Character assassination? The theatre takes on Trump
Does it matter that Eustis’ production isn’t perfect? Perhaps not. Censorship is always abhorrent, and the reaction to the Public Theater this week certainly looks like censorship: a president’s princeling pressuring state bodies to cut off the voice of an opponent, to defund democratic art. A commercial partner tacitly instructing a group of artists to reflect their sponsor’s brand values. That businesses which sponsor the arts should have no influence over content would seem a prerequisite for such relationships.
Last month, the oil company BP strongly denied to me allegations it had sought curatorial powers over a sponsored exhibition at the British Museum. Yet the issue remains fraught, on both sides. As corporates expect theatres to “reflect their own values”, theatres expect their sponsors to do the same. Delta, for instance, also sponsors London’s National Theatre: the playwright John Donnelly, currently under commission to the National, has responded to the Caesar controversy by asking it to cut its own ties with the American company. Speaking on Wednesday, Donnelly told me: “I would strongly object, under the current circumstances, to Delta being associated with a production of mine.”

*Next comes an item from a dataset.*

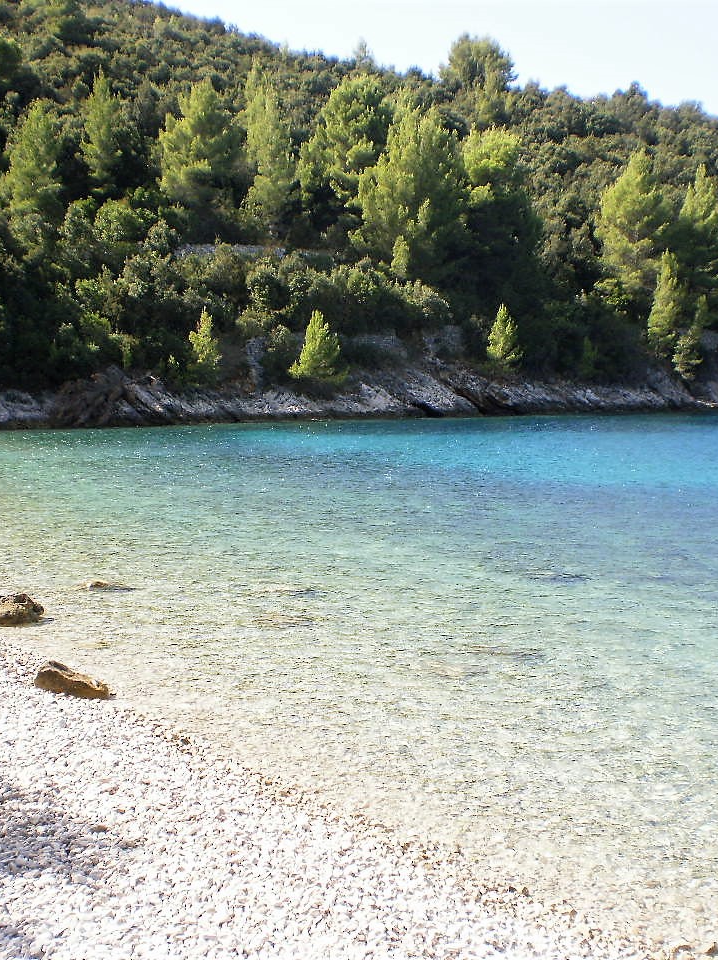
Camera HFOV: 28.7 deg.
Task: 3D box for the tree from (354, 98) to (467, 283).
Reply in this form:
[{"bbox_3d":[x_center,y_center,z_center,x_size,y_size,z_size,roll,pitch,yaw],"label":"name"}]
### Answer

Yet this latest incident is also emblematic of a cynical culture war. From Andres Serrano’s 1987 “Piss Christ” to the 2008 work of Aliza Shvarts, a Yale student whose senior art project allegedly filmed her uterus undergoing monthly abortions, radical artists with an eye on fame have sought to provoke the GOP establishment; and Fox News has regularly taken the bait. In New York, such controversy attracts as many donors as it scares away.
In an interview with the New York Times this week, Eustis cast the same point in more heroic language. In the hours since Julius Caesar lost its corporate funding, he revealed, “there are an awful lot of people who have stepped up, without being asked, to express solidarity with us, in emotional and financial terms, because the stand that we’ve taken about freedom of the art, freedom of speech, the ability to do provocative work, the ability to do work that speaks to the real issues and anxiety of our time, is something they support.” In other words, New York’s patrons of the arts have deep pockets and will happily pay to keep Trump on the defensive.

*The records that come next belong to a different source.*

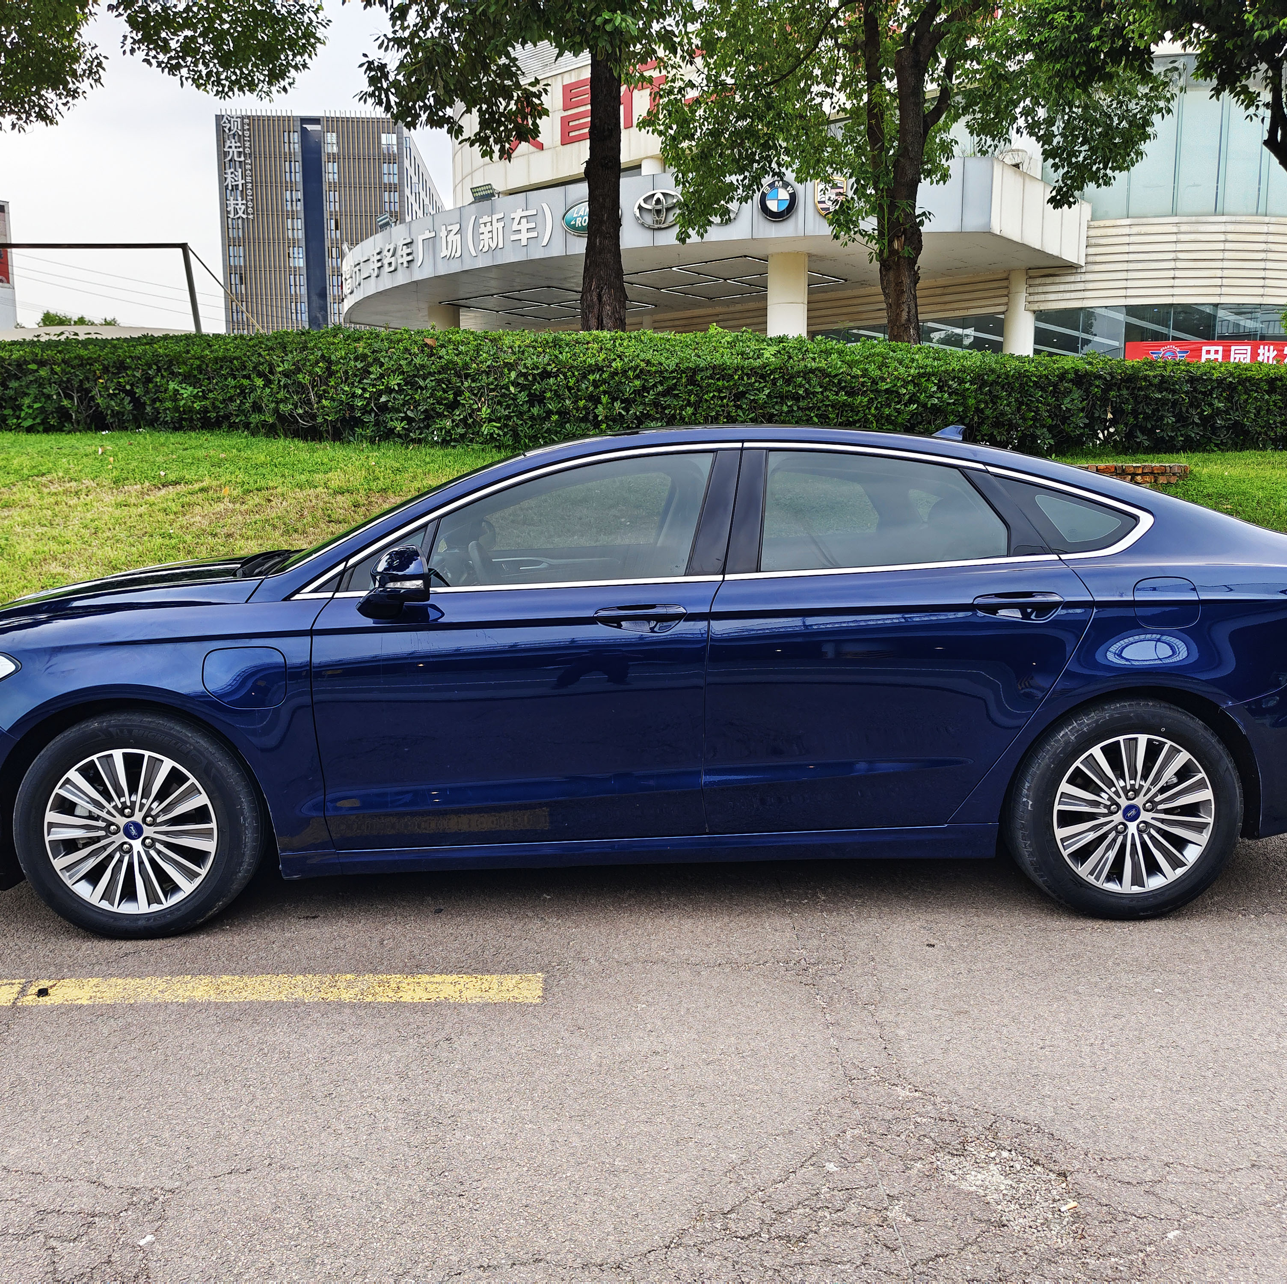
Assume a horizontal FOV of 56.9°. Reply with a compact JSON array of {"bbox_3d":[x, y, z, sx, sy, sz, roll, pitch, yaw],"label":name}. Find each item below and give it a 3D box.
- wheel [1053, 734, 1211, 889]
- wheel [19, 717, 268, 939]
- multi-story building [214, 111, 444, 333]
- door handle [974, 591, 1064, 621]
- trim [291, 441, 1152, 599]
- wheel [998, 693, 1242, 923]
[{"bbox_3d":[1.418,0.485,3.532,0.465,0.465,0.180,-1,8,-3],"label":"wheel"},{"bbox_3d":[-1.429,0.515,3.408,0.655,0.655,0.230,-1,8,-3],"label":"wheel"},{"bbox_3d":[-45.333,-48.196,183.961,24.000,48.700,51.700,-1,8,-4],"label":"multi-story building"},{"bbox_3d":[1.057,-0.100,3.338,0.255,0.085,0.060,-1,8,-3],"label":"door handle"},{"bbox_3d":[0.246,-0.355,3.429,2.480,0.440,0.260,-1,8,-3],"label":"trim"},{"bbox_3d":[1.417,0.483,3.547,0.655,0.655,0.230,-1,8,-3],"label":"wheel"}]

The city’s students will be grateful to them. Shakespeare in the Park is noteworthy for offering free tickets; it is a cult institution to the loyal fans who each summer brave hour-long queues or the hazards of a lottery system. The Public Theater’s year-round work, based in its five-stage East Village building, is open to audiences at $20-$60 per ticket, a good $100 less than equivalent seats in Broadway venues. It is this accessibility, along with its solid record for artistic excellence, that makes the Public the closest thing in New York to a European-style national theatre.
The Public therefore has the inbuilt longevity and financial confidence to live up to the best of its artistic mission. But smaller non-profit theaters are more concerned about the dangers of a denunciation by Fox News. “For us, getting a single corporate sponsor makes all the difference between being able to open our doors each year,” says one artistic director who asked to remain anonymous. “We can’t afford to be quite as brave. And if places like ours close, there won’t be anywhere in New York you can experience a professional play for less than $100.”
This isn’t the first time the Trump family have taken a New York theatre to task. Back in November, vice-president Mike Pence celebrated the Trump team’s election victory with a visit to Hamilton, the stage musical that lionises self-made founding father Alexander Hamilton. The show’s racially diverse, LGBT-friendly cast made their concerns about Pence’s social record politely clear at the curtain call; Pence adopted a patrician pose, telling a reporter, “I nudged my kids and reminded them, that’s what freedom sounds like.” But Trump himself erupted in anger over Twitter, lamenting that “the Theater must always be a safe and special place”.
It is certainly a duty of art to thus unsettle the powerful. But theatre needs to be able to defend itself when the stakes get high. New York artists are easy targets for the Trump base. Unlike TV satire, theatres have a limited fan base of their own; it’s easy to tell voters in Alabama that New York’s latest art work is degenerate and violent if they are unlikely ever to see it for themselves. This week the administration redoubled its attack on the Public. On Wednesday morning, Trump Jr tweeted again, implying a cultural link between Eustis’ willingness to depict his father’s murder and the shooting of congressman Steve Scalise in Virginia.
History shows that nothing shuts down a theatre quicker than an accusation it has incited real life violence, however tenuous. True, censorship can still be resisted. Before he hit Broadway, Leveaux spent the 1980s working in the German Democratic Republic: he recalls how “many actors took to the stage at curtain call to speak up for change. The government — sponsors of a totally state-subsidised theatre — found this inconvenient. So they banned the speeches. As a result the actors started to stand on stage in complete silence. An even more combustible and deeply uncomfortable kind of eloquence cheered by the audience.”
If American artists are turning to the former East Germany as a model for future artistic resistance, however, their prognosis for the Land of the Free is surely pessimistic. Perhaps for some this is a sense of victimhood too willingly shouldered: Eustis and his Public Theater will be fine. But each time the Trump family or their followers harass a high-profile theatre, lower-budget, more precarious institutions feel the chill.